Filipino farmers will become the first in the world to be able to cultivate a variety of rice enriched with nutrients to help reduce childhood malnutrition, after receiving the green light from regulators.
Golden Rice was developed by the Department of Agriculture-Philippine Rice Research Institute (DA-PhilRice) in partnership with the International Rice Research Institute (IRRI) to contain additional levels of beta-carotene, which the body converts into vitamin A.
Around one in five children from the poorest communities in the Philippines suffer from vitamin A deficiency (VAD), which affects an estimated 190 million children worldwide. The condition is the most common cause of childhood blindness, as well as a contributing factor to a weakened immune system.
“This milestone puts the Philippines at the global forefront in leveraging agriculture research to address the issues of malnutrition and related health impacts in a safe and sustainable way” said Dr. Jean Balié, Director General of IRRI, a CGIAR research centre.
“The regulatory success of Golden Rice demonstrates the research leadership of DA-PhilRice and the robustness of the Philippine biosafety regulatory system.”
Golden Rice is genetically engineered to provide up to 50 per cent of the estimated average requirement (EAR) for vitamin A of young children, the age group most susceptible to VAD in the Philippines.
This new variety has already received food safety approvals from regulators in Australia, New Zealand, Canada, and the United States of America but the Philippines is the first country to approve commercial cultivation. Golden Rice is also currently undergoing final regulatory review in Bangladesh.
“We are committed to ensuring the highest quality of seed for farmers and a safe and nutritious food supply for all Filipinos,” said Dr. John de Leon, Executive Director of DA-PhilRice.
“A comprehensive quality assurance and stewardship program for Golden Rice will be set in place, covering the entire value chain from seed production, to post-harvest processing, to marketing.”
DA-PhilRice has started working with local partners to identify market- and program-based approaches for bringing Golden Rice first to selected communities with a high prevalence of VAD and other associated micronutrient deficiencies.
It is also increasing the volume of available seed and other remaining activities necessary for moving Golden Rice into farmers’ fields.

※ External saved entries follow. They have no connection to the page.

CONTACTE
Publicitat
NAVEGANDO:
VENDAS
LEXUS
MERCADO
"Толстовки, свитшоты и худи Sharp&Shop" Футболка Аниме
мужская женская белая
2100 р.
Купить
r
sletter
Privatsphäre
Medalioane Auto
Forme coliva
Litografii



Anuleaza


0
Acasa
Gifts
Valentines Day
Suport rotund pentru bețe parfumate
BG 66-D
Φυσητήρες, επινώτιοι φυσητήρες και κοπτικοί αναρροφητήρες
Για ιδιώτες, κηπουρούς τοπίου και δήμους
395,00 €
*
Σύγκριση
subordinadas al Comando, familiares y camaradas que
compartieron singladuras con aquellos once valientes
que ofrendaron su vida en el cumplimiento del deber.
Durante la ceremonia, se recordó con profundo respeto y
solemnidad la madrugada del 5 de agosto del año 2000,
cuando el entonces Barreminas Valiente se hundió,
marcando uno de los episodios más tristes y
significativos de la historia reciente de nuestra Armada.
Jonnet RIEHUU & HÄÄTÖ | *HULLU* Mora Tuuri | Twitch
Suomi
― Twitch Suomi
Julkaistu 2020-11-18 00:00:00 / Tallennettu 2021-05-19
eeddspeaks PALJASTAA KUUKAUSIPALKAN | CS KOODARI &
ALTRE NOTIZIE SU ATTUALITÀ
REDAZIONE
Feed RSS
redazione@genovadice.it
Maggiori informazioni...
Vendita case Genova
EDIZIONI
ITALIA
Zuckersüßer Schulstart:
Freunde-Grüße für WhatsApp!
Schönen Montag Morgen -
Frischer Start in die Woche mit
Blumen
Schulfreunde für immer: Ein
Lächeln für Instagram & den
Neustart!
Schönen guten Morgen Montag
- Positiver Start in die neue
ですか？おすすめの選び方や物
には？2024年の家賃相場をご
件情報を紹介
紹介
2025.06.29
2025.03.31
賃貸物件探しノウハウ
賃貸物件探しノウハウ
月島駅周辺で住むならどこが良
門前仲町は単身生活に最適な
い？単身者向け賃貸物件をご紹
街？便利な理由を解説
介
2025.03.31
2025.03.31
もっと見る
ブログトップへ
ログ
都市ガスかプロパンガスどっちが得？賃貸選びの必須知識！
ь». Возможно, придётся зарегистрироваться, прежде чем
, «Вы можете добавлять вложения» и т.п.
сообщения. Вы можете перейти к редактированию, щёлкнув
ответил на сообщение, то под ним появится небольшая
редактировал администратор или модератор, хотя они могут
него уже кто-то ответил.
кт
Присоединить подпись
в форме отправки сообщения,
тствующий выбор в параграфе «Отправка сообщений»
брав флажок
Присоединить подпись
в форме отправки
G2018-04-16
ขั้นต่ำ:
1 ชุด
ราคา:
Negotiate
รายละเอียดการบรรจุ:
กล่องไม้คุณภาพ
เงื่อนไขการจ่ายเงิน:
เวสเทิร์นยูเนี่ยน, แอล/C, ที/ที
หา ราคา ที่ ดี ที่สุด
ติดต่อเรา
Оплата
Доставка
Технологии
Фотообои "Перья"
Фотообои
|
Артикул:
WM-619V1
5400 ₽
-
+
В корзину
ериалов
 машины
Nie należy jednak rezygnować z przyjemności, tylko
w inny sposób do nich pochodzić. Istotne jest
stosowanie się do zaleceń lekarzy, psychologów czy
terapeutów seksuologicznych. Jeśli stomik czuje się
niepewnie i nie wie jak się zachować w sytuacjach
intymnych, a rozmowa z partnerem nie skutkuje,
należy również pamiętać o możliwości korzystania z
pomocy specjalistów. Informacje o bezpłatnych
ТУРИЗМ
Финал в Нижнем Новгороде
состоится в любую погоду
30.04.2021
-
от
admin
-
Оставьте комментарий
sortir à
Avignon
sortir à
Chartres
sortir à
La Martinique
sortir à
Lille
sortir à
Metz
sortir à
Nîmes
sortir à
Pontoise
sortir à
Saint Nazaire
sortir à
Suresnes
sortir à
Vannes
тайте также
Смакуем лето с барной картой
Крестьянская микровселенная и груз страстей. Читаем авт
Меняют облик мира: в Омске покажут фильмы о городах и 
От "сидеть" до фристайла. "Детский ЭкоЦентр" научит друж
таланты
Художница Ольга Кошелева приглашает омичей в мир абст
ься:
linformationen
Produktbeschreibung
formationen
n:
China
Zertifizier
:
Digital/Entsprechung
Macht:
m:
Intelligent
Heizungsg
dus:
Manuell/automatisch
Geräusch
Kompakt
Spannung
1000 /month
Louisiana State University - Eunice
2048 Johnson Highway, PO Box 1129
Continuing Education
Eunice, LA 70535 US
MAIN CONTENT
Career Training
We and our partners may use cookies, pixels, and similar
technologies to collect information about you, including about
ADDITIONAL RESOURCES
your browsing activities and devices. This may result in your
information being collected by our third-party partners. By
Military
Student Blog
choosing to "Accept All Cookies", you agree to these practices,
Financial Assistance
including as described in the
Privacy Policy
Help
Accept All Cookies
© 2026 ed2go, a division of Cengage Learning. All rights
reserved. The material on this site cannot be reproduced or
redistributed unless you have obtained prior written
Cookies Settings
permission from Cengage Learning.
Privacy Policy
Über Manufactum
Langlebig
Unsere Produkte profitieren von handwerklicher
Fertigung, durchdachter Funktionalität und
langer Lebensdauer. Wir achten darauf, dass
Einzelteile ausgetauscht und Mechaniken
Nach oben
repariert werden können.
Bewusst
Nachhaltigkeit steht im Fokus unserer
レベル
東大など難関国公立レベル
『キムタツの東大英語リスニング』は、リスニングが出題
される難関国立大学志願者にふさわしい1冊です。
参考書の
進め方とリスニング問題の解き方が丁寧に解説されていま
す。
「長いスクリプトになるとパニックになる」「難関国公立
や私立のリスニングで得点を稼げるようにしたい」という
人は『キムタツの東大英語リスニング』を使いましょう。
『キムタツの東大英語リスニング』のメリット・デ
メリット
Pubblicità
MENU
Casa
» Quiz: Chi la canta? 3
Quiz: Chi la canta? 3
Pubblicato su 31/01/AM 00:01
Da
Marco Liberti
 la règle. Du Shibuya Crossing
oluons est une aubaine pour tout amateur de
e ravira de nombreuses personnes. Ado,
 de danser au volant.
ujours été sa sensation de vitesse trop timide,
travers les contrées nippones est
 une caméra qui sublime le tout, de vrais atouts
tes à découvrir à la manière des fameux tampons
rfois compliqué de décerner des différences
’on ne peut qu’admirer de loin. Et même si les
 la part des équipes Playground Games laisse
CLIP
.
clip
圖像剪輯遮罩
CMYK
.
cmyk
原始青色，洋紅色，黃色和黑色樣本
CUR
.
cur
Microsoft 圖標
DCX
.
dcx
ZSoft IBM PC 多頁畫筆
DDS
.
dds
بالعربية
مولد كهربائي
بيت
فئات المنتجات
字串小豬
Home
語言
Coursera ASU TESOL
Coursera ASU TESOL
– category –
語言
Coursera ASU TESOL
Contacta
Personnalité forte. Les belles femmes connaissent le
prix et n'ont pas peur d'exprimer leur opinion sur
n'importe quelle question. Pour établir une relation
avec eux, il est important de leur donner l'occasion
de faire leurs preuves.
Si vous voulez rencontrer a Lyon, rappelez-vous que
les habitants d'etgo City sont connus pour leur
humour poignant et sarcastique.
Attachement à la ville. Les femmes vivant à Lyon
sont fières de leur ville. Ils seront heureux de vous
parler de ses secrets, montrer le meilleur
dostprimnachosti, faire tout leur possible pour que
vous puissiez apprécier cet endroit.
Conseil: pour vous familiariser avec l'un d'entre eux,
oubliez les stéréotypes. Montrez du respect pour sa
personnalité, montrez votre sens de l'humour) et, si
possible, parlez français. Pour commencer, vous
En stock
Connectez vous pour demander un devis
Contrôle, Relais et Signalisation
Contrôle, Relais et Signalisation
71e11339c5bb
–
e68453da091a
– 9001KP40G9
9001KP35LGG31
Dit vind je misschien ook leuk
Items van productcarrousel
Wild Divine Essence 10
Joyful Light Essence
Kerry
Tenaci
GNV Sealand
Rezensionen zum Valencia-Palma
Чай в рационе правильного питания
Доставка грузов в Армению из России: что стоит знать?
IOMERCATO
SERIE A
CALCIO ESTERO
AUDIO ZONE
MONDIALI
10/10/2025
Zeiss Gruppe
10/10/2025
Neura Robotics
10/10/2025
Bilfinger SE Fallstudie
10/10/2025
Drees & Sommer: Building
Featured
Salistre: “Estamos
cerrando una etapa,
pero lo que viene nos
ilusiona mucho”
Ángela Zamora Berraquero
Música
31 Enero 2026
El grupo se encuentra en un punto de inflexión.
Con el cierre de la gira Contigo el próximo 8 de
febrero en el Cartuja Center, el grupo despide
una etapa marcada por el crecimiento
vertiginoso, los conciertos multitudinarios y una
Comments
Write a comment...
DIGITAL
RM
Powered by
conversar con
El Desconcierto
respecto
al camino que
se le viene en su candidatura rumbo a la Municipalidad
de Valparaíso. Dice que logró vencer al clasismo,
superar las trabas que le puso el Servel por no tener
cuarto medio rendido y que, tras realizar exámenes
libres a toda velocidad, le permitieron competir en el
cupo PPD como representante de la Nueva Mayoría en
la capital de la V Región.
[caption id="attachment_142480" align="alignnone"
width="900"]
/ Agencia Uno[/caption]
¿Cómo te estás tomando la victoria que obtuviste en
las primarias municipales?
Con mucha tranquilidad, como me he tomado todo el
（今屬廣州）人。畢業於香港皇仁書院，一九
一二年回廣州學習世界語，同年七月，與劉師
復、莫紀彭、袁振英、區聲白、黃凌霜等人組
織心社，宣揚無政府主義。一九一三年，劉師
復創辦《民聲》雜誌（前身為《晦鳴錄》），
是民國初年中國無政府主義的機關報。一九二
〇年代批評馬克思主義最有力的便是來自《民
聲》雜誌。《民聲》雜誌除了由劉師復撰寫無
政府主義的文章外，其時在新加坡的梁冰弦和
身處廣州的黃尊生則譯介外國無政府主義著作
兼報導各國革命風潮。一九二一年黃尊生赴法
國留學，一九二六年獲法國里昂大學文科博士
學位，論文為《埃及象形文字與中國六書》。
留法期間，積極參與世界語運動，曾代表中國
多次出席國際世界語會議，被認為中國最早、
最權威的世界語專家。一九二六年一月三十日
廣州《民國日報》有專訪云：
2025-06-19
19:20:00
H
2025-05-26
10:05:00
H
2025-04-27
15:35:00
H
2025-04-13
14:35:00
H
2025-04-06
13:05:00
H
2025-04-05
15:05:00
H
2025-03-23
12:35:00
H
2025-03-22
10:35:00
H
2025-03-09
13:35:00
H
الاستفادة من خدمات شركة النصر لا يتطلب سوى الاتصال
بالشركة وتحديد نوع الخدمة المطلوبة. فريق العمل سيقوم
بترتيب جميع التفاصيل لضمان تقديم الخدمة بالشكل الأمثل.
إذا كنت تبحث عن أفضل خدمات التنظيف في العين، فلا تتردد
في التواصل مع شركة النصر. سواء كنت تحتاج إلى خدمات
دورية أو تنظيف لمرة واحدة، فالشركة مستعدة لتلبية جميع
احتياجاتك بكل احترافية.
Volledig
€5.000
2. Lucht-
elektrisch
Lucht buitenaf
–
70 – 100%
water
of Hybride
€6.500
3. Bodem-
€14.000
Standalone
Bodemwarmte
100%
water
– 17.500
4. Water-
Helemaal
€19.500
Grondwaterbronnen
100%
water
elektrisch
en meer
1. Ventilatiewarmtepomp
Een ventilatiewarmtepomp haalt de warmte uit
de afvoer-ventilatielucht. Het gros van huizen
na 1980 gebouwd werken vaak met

Previous interventions to tackle VAD have included providing supplements to families to add to their meals, or biofortifying products like oil or flour, which can be costly or require behaviour change from under-nourished households. Golden Rice adds an important nutrient to a staple food that is already consumed in volumes of almost 120kg per capita per year.
“The last-mile delivery of Golden Rice is just one component of a food systems approach to nutrition, which also includes community outreach and extension services, and improved market access for farmers,” said Dr. Ajay Kohli, IRRI Director for Research.
“By improving rice varieties that address farmer, consumer, and environment needs, precision breeding innovations such as genetic engineering and gene editing can open up pathways for more inclusive participation in the food system.”
Golden Rice was first conceived by Professors Ingo Potrykus and Peter Beyer in the late 1980s. IRRI became the first licensee of the scientists’ work in 2001.
The Healthier Rice Program at IRRI is currently developing high iron and zinc rice (HIZR), with the end goal of releasing a stacked variety containing beta-carotene, iron and zinc that can help address multiple micronutrient deficiencies affecting over two billion people worldwide.